227 . The idea is for me to start by upgrading my LUG's wiki instance. If no unsolvable problems are encountered, then upgrade HCoop's wiki instance as well. If no up-to-date Debian package is found (and there wasn't one, last time I checked), I could either:
228 . (a) make a Debian package, using the Debian patches against their {{{moin}}} package as a reference, or
229 . (b) backup the Debian additions (site-wide wiki farm settings), remove the {{{moiin}}} Debian package, and install it from source.
230
231 === References to how we do things now ===
232 [http://wiki.hcoop.net/ This wiki]
233
234 = Security =
235 Here are the security issues we need to worry about, sorting by resource categories of varying abstraction levels. What we mostly deal with here is avoiding negative consequences of actions by members with legitimate access to our servers.
236
237 == CPU time ==
238 We haven't really encountered any trouble with this literal resource yet. However, potential problems come in when we're talking about user dynamic web site programs called by a shared Apache daemon. Apache allocates a fixed set of child processes, and each pending dynamic web site program takes up one child process for the duration of its life. Enough infinite-looping or slow CGI scripts can bring Apache down for everyone.
239
240 === Current remedies ===
241 As per ResourceLimits, we use patched {{{suexec}}} programs to limit dynamic page generation programs to 10 seconds of running time. We also have a time-out for {{{mod_proxy}}} accesses, which we provide to allow members to implement dynamic web sites through their own daemons that the main Apache proxies.
242
243 == Disk usage ==
244 We can't let one person use up all of the disk space, now can we?
245
246 === Current remedies ===
247 We use group quotas so that members can be charged for files that they don't own. This is still hackish and allows some unintended behaviors. DaemonFileSecurity has more detail.
248
249 == Network bandwidth ==
250 We don't do a thing to limit this now, since our current host provides significantly more bandwidth than we need.
251
252 === Questions to be resolved ===
253 1. Should we start doing anything beyond monitoring?

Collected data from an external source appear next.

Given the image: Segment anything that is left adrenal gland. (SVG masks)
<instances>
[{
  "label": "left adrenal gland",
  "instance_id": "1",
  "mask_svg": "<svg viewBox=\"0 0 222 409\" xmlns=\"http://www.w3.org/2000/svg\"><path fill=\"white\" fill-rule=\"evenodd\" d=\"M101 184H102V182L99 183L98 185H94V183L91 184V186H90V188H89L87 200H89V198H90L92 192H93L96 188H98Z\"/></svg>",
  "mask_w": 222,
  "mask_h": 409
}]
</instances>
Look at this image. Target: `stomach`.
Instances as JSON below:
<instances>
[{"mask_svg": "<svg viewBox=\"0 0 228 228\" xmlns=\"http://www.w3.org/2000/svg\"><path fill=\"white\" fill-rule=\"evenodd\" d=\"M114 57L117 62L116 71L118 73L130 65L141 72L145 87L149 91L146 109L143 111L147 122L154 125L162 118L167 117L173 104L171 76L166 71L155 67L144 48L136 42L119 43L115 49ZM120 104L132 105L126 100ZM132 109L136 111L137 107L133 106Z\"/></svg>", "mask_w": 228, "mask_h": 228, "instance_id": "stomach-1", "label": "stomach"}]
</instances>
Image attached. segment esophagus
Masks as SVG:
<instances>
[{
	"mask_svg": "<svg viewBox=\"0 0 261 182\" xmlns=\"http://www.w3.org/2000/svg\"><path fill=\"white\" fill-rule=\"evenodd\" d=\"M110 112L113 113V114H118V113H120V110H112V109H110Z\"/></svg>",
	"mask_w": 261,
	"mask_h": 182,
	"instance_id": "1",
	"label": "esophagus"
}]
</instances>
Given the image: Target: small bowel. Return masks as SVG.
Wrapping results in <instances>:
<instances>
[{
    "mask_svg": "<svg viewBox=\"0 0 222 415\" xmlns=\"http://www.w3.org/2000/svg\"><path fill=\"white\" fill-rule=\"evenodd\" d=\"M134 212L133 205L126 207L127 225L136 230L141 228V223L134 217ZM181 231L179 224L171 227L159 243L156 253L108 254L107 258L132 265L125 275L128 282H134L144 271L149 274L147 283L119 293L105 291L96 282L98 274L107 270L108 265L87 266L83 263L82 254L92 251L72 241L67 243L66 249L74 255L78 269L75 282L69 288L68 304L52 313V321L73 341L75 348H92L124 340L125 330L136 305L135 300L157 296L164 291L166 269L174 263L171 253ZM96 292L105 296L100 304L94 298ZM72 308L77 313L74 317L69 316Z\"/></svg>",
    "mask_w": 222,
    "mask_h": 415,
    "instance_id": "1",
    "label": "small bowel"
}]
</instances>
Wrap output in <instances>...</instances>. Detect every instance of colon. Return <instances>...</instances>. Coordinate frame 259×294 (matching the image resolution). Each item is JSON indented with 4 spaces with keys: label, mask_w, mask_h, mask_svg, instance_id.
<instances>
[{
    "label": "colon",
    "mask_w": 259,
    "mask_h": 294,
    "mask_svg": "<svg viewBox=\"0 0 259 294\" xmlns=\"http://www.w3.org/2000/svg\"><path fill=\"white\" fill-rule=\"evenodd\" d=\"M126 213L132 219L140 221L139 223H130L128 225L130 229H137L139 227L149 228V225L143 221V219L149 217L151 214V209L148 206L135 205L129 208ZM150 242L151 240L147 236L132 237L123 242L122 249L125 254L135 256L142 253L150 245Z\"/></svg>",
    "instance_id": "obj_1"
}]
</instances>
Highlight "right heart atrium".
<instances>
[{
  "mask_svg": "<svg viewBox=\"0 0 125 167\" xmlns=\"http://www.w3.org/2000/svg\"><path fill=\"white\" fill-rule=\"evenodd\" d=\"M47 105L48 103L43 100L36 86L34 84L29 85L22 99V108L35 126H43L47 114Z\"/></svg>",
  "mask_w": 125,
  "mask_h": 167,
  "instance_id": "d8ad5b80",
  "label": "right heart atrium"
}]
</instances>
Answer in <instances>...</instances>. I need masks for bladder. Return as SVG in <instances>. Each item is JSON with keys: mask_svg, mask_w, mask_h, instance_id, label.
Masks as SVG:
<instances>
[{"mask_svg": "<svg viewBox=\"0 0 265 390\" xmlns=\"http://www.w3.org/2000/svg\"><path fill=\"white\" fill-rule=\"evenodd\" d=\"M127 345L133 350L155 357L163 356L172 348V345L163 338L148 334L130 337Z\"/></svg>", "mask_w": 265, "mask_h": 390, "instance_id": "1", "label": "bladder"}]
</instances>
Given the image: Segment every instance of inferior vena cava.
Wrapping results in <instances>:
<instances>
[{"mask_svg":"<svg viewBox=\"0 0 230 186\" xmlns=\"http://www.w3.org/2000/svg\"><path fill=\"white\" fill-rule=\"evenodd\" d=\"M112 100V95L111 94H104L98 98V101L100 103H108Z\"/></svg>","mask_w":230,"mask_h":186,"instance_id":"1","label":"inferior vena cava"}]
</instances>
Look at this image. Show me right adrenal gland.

254 == Network connection privileges ==
255 It's good to follow least privilege in who is allowed to connect to/listen on which ports.
256
257 === Current remedies ===
258 We have a firewall system in place now. It uses a custom tool documented partially on FirewallRules.
259
260 == Number of processes ==
261 Fork bombs are no fun, and many resource limiting schemes are per-process and so require a limit on process creation to be effective.
262
263 === Current remedies ===
264 As per ResourceLimits, we use the {{{nproc}}} ulimit.
265
266 == RAM ==
267 This is probably the most surprising thing for novices to the hosting co-op planning biz. If you would classify yourself as such, then I bet you would leave RAM off your list of resources that need to be protected with explicit security measures!
268
269 Nonetheless, it may just be the most critical resource to control. In our experiences back when everything ran on Abulafia, the most common cause of system outage was some user running an out-of-control process that allocated all available memory, causing other processes to drop dead left and right as memory allocation calls failed. We're letting people run their own daemons 24/7, so this just can't be ignored.
270
271 === Current remedies ===
272 As per ResourceLimits, we use the {{{as}}} ulimit to put a cap on how much virtual memory a process can allocate.